Your assignment => Copy every line of the rows, beginning with the line containing "left hip: (129, 97, 10)" and continuing through the line containing "right knee: (216, 126, -2)". Shift each keypoint's x, y and depth values up by 7, and leave the box coordinates unchanged.

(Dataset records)
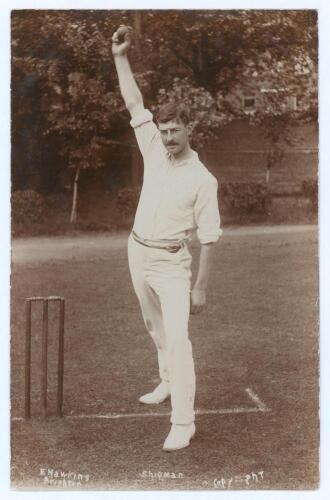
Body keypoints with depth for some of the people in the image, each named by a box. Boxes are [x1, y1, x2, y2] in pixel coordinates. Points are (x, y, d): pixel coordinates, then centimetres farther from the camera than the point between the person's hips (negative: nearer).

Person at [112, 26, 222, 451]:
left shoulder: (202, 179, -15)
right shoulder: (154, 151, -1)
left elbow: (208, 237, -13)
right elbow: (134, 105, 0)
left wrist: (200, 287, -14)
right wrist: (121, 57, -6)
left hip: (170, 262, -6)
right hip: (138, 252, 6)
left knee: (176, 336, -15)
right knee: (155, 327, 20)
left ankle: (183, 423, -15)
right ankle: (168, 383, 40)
...
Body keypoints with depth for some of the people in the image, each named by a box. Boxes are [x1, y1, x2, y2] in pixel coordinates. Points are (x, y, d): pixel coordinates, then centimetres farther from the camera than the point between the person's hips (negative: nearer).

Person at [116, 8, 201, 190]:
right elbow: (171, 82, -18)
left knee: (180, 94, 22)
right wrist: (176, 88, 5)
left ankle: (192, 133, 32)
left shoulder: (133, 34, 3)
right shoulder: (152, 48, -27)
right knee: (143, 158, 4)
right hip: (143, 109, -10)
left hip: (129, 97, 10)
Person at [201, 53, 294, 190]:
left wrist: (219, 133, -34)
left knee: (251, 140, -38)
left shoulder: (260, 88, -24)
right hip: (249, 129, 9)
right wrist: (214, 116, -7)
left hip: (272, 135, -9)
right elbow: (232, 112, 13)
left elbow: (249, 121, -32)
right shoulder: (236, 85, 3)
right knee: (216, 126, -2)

Result =>
left hip: (136, 104, 17)
Person at [201, 53, 294, 190]:
left wrist: (226, 140, -27)
left knee: (258, 147, -31)
left shoulder: (267, 95, -17)
right hip: (256, 136, 16)
right wrist: (221, 123, 0)
left hip: (279, 142, -2)
right elbow: (239, 119, 20)
left elbow: (256, 128, -25)
right shoulder: (243, 92, 10)
right knee: (223, 133, 5)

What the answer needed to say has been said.